Vuelta Chihuahua International

Race details
- Date: October
- Region: Chihuahua, Mexico
- English name: International Tour of Chihuahua
- Local name(s): Vuelta a Chihuahua
- Discipline: Road race
- Competition: UCI America Tour: 2006–09 Standalone: 2010–11
- Type: Stage race

History
- First edition: 2006
- Editions: 6
- Final edition: 2011
- First winner: Luis Pérez Romero (ESP)
- Most wins: Francisco Mancebo (ESP) (2 wins)
- Final winner: Gonzalo Garrido (CHI)

= Vuelta a Chihuahua =

Mexican Cycling Race

Vuelta Chihuahua Internacional (Vuelta a Chihuahua) was a stage race held annually in October in the Mexican state of Chihuahua. The Vuelta a Chihuahua was first contested in 2005, as part of the UCI America Tour schedule, and was run over seven stages (days). The Chihuahua's diverse geography, including mountains, forests, and farmland, contributed to the challenge of the race.

[Saved data entries]

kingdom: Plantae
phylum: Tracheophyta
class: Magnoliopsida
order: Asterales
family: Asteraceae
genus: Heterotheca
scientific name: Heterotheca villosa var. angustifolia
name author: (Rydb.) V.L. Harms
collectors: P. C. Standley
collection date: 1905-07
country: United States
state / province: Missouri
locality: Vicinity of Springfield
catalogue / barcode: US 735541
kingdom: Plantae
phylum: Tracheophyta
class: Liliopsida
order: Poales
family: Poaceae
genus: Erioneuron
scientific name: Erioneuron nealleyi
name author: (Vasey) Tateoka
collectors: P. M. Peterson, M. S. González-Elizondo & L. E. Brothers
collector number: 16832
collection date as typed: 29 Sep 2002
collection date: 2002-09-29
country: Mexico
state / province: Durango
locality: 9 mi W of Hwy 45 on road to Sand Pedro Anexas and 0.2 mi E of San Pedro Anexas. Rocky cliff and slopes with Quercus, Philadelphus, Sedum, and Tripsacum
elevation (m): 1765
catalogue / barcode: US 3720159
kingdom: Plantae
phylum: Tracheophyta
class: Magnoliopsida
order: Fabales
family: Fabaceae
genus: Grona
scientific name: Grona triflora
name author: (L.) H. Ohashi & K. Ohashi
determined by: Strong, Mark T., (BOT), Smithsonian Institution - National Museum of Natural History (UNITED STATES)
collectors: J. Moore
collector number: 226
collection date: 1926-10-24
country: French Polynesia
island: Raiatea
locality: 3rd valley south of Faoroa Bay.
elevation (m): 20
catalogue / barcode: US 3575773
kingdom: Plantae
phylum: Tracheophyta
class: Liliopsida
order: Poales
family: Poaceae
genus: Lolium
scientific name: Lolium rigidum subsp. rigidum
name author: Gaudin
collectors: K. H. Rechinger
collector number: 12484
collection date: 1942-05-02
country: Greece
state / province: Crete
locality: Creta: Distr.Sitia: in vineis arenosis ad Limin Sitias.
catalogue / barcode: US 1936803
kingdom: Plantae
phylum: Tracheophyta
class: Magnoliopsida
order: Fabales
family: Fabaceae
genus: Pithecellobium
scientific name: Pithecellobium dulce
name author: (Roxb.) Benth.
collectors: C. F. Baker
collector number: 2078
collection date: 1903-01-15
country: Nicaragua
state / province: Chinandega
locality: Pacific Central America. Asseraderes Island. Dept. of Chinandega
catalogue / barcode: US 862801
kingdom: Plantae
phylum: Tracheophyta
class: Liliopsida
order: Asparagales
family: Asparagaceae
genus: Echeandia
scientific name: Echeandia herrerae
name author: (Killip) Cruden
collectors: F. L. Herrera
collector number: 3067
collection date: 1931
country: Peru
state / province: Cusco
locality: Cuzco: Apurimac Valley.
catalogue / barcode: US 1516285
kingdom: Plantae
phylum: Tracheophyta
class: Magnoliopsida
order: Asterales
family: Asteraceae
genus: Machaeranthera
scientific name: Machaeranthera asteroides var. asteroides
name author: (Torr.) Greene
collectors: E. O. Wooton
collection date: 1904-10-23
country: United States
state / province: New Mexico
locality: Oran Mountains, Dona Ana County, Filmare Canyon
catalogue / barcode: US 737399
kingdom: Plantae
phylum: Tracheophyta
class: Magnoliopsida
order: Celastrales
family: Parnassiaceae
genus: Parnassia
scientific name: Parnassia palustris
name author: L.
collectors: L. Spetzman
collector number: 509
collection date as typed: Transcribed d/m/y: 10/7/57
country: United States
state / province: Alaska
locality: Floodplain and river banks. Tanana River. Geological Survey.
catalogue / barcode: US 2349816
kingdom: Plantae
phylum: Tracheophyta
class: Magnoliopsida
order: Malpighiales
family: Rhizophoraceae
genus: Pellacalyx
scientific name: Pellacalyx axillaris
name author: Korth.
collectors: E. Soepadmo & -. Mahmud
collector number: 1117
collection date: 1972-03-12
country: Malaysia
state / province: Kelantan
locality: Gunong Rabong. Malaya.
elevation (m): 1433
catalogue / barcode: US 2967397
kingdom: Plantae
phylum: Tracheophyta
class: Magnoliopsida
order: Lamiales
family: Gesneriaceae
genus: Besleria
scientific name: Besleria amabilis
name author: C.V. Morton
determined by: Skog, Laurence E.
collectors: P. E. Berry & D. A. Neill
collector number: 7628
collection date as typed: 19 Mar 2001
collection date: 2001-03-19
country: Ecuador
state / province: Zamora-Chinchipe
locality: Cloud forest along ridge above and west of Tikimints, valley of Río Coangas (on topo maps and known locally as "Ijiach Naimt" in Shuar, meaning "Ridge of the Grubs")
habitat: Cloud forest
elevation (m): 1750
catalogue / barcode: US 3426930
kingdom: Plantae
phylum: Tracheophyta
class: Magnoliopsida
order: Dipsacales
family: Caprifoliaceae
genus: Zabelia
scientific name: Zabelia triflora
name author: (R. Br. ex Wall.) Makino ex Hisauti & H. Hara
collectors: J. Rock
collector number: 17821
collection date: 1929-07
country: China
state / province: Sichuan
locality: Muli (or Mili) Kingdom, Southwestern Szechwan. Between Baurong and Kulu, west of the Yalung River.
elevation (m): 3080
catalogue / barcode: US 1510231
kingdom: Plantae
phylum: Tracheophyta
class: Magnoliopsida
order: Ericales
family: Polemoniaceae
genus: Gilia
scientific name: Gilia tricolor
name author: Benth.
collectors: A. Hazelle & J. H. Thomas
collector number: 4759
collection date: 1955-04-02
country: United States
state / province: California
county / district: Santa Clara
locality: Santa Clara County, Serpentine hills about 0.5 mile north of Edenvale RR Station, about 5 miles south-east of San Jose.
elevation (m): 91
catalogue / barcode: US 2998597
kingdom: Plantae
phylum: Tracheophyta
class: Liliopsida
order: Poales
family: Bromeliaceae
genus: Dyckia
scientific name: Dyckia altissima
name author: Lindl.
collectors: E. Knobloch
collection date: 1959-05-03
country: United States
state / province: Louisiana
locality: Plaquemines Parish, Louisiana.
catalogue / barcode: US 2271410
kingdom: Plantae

## PROBLEMS TO SOLVE
(a) Copy the passage of the Vuelta a Chihuahua text that begins with "- Final winner: Gonzalo" and continues through "of the race.".
(b) Repeat the lines of the listing verbatim, beginning with the line that contains "catalogue / barcode: US 2998597" and continuing through the last line of the listing.

## RESPONSES TO THE EXERCISE
(a)
- Final winner: Gonzalo Garrido (CHI)

= Vuelta a Chihuahua =

Mexican Cycling Race

Vuelta Chihuahua Internacional (Vuelta a Chihuahua) was a stage race held annually in October in the Mexican state of Chihuahua. The Vuelta a Chihuahua was first contested in 2005, as part of the UCI America Tour schedule, and was run over seven stages (days). The Chihuahua's diverse geography, including mountains, forests, and farmland, contributed to the challenge of the race.

(b)
catalogue / barcode: US 2998597
kingdom: Plantae
phylum: Tracheophyta
class: Liliopsida
order: Poales
family: Bromeliaceae
genus: Dyckia
scientific name: Dyckia altissima
name author: Lindl.
collectors: E. Knobloch
collection date: 1959-05-03
country: United States
state / province: Louisiana
locality: Plaquemines Parish, Louisiana.
catalogue / barcode: US 2271410
kingdom: Plantae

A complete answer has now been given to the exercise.